WHAT IS EXPECTED
In the entries below, find the line with "Emergency Calls" and the line with "business, or vehicle, we have you covered.". Reproduce those two lines and every line between them exactly, and nothing more.
# # # #
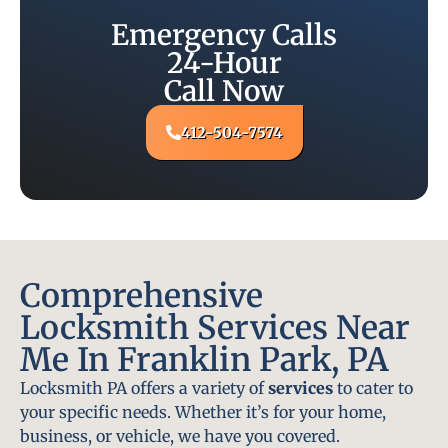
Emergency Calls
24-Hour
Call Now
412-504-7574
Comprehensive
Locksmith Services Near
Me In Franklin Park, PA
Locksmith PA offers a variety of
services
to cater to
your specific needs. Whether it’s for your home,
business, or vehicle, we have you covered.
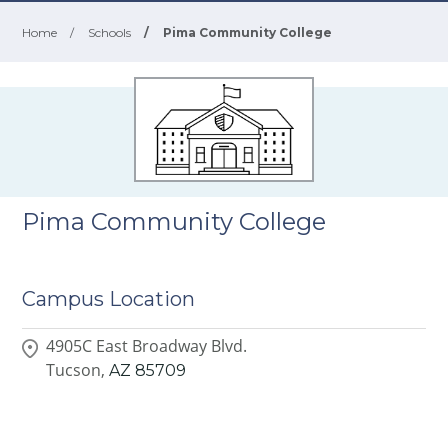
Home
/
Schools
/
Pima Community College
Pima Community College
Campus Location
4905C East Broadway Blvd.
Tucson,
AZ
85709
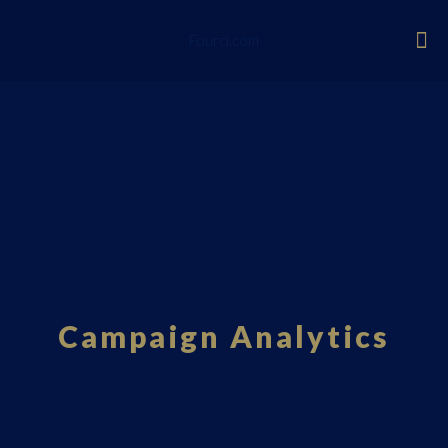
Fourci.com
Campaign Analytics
# # # #
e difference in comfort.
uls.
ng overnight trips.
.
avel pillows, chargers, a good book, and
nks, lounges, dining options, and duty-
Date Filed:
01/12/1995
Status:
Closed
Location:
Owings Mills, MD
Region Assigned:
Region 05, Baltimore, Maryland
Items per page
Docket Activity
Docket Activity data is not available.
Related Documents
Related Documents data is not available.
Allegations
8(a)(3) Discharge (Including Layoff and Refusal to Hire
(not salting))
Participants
# # # #
RESPONSE FOR THIS EXERCISE
Emergency Calls
24-Hour
Call Now
412-504-7574
Comprehensive
Locksmith Services Near
Me In Franklin Park, PA
Locksmith PA offers a variety of
services
to cater to
your specific needs. Whether it’s for your home,
business, or vehicle, we have you covered.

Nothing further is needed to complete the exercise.